Stored items from a collection
::::

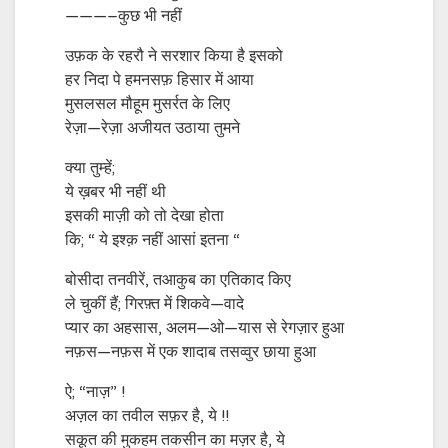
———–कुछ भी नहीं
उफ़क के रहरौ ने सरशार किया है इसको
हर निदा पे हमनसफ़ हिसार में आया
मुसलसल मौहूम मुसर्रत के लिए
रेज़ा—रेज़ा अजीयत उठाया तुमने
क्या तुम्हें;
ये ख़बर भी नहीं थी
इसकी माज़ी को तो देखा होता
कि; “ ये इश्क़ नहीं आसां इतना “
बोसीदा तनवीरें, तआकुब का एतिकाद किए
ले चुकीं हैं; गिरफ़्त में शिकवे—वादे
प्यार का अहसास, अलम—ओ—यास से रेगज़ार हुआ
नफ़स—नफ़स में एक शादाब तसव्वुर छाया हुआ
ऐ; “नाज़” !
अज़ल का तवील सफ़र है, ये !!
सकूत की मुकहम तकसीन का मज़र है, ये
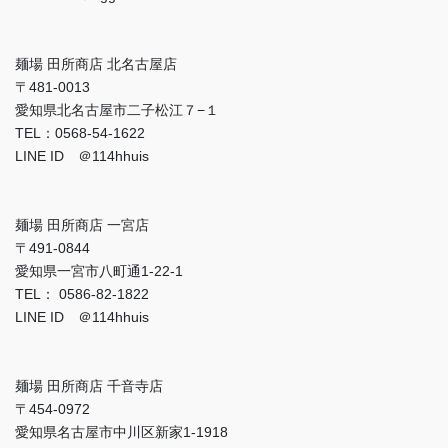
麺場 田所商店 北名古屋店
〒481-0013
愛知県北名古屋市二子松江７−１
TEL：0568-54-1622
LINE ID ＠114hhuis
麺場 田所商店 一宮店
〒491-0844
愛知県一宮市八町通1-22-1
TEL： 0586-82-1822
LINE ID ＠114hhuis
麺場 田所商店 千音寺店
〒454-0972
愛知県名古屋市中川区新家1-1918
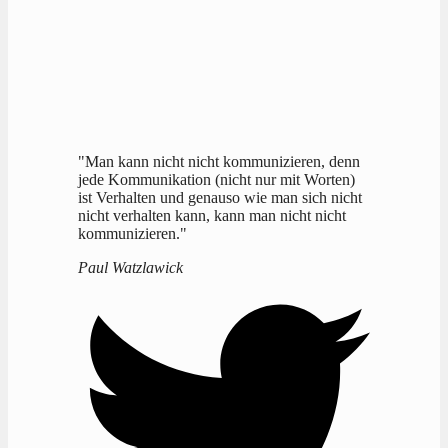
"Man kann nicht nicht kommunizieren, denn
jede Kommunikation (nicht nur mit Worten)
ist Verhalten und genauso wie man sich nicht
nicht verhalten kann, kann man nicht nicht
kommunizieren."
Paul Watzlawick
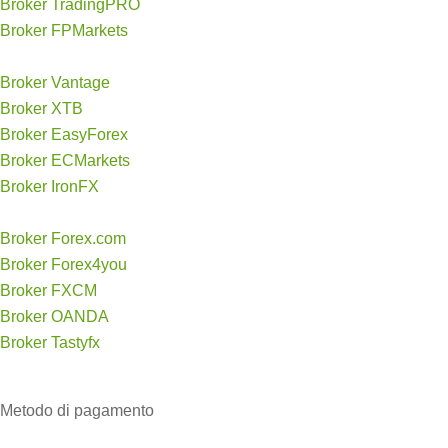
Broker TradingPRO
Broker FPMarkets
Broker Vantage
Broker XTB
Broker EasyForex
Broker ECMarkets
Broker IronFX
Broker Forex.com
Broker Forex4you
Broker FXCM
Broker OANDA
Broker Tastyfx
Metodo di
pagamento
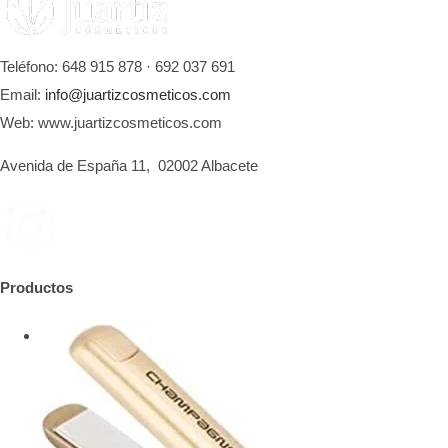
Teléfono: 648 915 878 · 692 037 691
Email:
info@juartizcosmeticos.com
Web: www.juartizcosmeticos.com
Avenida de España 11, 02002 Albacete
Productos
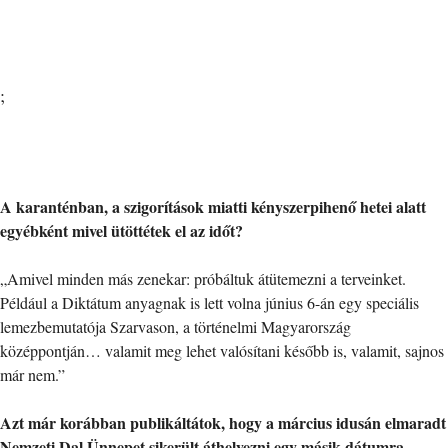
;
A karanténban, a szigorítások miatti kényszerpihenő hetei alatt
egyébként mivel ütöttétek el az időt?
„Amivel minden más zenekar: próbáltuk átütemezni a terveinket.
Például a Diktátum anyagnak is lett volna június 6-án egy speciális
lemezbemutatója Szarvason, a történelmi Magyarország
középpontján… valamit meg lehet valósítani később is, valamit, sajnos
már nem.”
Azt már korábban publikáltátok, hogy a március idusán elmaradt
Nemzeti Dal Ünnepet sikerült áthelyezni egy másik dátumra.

::::

(Instructions to follow) Transcribe every line of the data exactly. No pictures go in the copy.

(Exercise output)
———–कुछ भी नहीं
उफ़क के रहरौ ने सरशार किया है इसको
हर निदा पे हमनसफ़ हिसार में आया
मुसलसल मौहूम मुसर्रत के लिए
रेज़ा—रेज़ा अजीयत उठाया तुमने
क्या तुम्हें;
ये ख़बर भी नहीं थी
इसकी माज़ी को तो देखा होता
कि; “ ये इश्क़ नहीं आसां इतना “
बोसीदा तनवीरें, तआकुब का एतिकाद किए
ले चुकीं हैं; गिरफ़्त में शिकवे—वादे
प्यार का अहसास, अलम—ओ—यास से रेगज़ार हुआ
नफ़स—नफ़स में एक शादाब तसव्वुर छाया हुआ
ऐ; “नाज़” !
अज़ल का तवील सफ़र है, ये !!
सकूत की मुकहम तकसीन का मज़र है, ये
麺場 田所商店 北名古屋店
〒481-0013
愛知県北名古屋市二子松江７−１
TEL：0568-54-1622
LINE ID ＠114hhuis
麺場 田所商店 一宮店
〒491-0844
愛知県一宮市八町通1-22-1
TEL： 0586-82-1822
LINE ID ＠114hhuis
麺場 田所商店 千音寺店
〒454-0972
愛知県名古屋市中川区新家1-1918
"Man kann nicht nicht kommunizieren, denn
jede Kommunikation (nicht nur mit Worten)
ist Verhalten und genauso wie man sich nicht
nicht verhalten kann, kann man nicht nicht
kommunizieren."
Paul Watzlawick
Broker TradingPRO
Broker FPMarkets
Broker Vantage
Broker XTB
Broker EasyForex
Broker ECMarkets
Broker IronFX
Broker Forex.com
Broker Forex4you
Broker FXCM
Broker OANDA
Broker Tastyfx
Metodo di
pagamento
Teléfono: 648 915 878 · 692 037 691
Email:
info@juartizcosmeticos.com
Web: www.juartizcosmeticos.com
Avenida de España 11, 02002 Albacete
Productos
;
A karanténban, a szigorítások miatti kényszerpihenő hetei alatt
egyébként mivel ütöttétek el az időt?
„Amivel minden más zenekar: próbáltuk átütemezni a terveinket.
Például a Diktátum anyagnak is lett volna június 6-án egy speciális
lemezbemutatója Szarvason, a történelmi Magyarország
középpontján… valamit meg lehet valósítani később is, valamit, sajnos
már nem.”
Azt már korábban publikáltátok, hogy a március idusán elmaradt
Nemzeti Dal Ünnepet sikerült áthelyezni egy másik dátumra.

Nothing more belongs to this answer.